Reliquaries for Clinging and Letting Go (2020-2022)
In 2020—a chaotic year of tremendous anxiety—Stacia Yeapanis meticulously brushed her cats, de-pilled her knit jumpsuits and completed jigsaw puzzles while watching TV and drinking La Croix. She obsessively documented lost masks on the ground, escaped into thrift stores daily and nervously arranged and rearranged her stuff in a futile attempt to control the uncontrollable. When she laid her 25-year-old jeep to rest, she mixed a gallon of its unique color—some see blue, others see purple—to hold onto what was already passing away.
The wall-hung sculptures in Reliquaries for Clinging and Letting Go (2021), use the jeep’s unique color as a unifying property for sculptures that marry the visual languages of domestic decor and sacred objects. In ambivalent expressions of anxiety, ritual and habit, Stacia combines thrifted objects intended to display souvenir collections with the material byproducts of her everyday life during lockdown.
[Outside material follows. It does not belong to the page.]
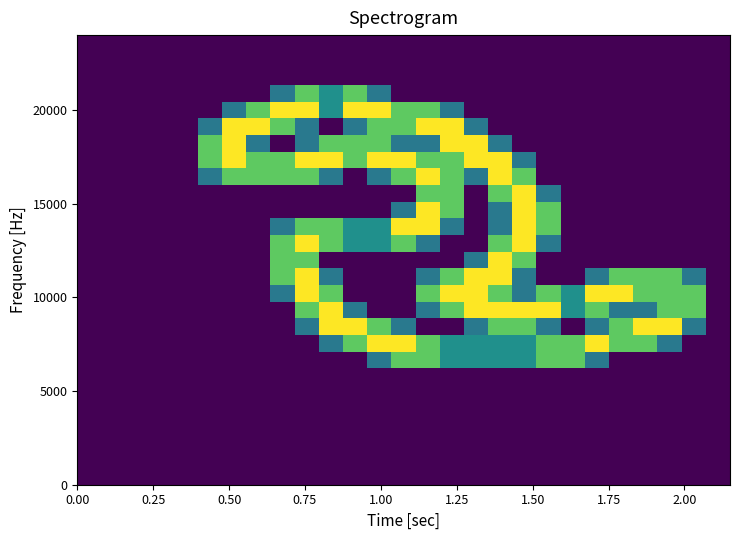

How many data points does each series have?

27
Shrouds made of deconstructed clothing, ritualistic collections of material waste and garlands made of lovingly-brushed cat fur, thread remnants, consumer packaging, broken jewelry, and lint from de-pilled knitwear are opportunities to reflect on the THINGS we cling to in the face of impermanence and uncertainty.
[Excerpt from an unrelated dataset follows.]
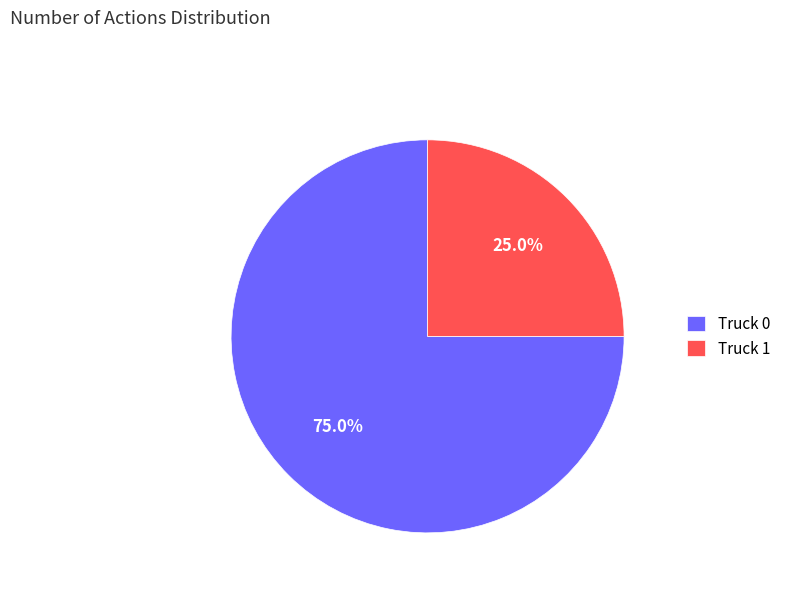

What percentage is NOT represented by Truck 1?

75.0%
The exhibition will be accompanied by a Zoom screening of Stay Right Where You Are (2020), a remix of clips from over 50 scripted television shows, which explores the multitude of emotional responses—both petty and profound—to life’s unexpected turns. The characters connect and argue across the boundaries of their shows, trying to cope with change and upheaval as the pandemic unfolds around them.